━━ DATASET ━━
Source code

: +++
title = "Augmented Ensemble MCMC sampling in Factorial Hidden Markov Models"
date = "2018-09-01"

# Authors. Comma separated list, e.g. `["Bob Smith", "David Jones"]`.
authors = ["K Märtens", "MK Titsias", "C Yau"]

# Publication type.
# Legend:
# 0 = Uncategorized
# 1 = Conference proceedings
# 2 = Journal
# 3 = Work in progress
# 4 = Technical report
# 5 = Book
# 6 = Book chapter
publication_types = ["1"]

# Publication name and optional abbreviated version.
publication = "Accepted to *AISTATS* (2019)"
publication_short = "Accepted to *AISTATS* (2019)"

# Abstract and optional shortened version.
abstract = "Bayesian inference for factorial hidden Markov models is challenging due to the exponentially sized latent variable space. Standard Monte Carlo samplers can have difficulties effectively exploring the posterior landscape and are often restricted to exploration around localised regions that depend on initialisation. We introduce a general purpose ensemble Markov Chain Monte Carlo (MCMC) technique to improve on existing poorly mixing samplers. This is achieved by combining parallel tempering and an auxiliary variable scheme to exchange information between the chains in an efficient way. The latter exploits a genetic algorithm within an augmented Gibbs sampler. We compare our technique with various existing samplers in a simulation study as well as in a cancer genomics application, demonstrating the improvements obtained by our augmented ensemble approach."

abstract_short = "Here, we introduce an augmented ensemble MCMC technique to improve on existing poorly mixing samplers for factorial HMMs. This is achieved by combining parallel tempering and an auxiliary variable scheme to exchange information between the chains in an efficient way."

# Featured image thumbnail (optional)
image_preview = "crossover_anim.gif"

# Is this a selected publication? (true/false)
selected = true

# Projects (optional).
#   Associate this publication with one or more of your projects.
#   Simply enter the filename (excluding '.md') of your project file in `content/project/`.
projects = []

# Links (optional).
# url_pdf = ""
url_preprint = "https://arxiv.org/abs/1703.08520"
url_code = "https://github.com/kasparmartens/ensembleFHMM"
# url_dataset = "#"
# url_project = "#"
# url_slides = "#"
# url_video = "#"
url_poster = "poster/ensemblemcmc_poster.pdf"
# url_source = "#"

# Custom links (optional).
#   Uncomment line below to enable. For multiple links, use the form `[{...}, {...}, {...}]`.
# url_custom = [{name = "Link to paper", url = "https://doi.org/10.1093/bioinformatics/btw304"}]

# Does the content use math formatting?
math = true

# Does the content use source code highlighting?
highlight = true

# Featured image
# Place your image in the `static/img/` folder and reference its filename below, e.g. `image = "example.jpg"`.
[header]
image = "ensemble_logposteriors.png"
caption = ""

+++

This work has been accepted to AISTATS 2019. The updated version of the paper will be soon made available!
━━━
━━ DATASET ━━
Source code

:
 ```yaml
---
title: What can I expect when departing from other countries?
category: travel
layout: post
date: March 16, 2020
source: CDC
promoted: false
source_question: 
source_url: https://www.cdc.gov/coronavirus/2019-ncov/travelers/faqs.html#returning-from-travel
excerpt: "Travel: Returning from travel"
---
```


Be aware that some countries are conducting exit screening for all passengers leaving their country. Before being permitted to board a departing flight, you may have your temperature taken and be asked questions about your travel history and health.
━━━
WORK REQUIRED
Once you find the line with "# 1 = Conference proceedings" above, print it and every line after it up to and including the line with "# Abstract and optional shortened version.", exactly as written and nothing else.

SOLUTION FOR THIS EXERCISE
# 1 = Conference proceedings
# 2 = Journal
# 3 = Work in progress
# 4 = Technical report
# 5 = Book
# 6 = Book chapter
publication_types = ["1"]

# Publication name and optional abbreviated version.
publication = "Accepted to *AISTATS* (2019)"
publication_short = "Accepted to *AISTATS* (2019)"

# Abstract and optional shortened version.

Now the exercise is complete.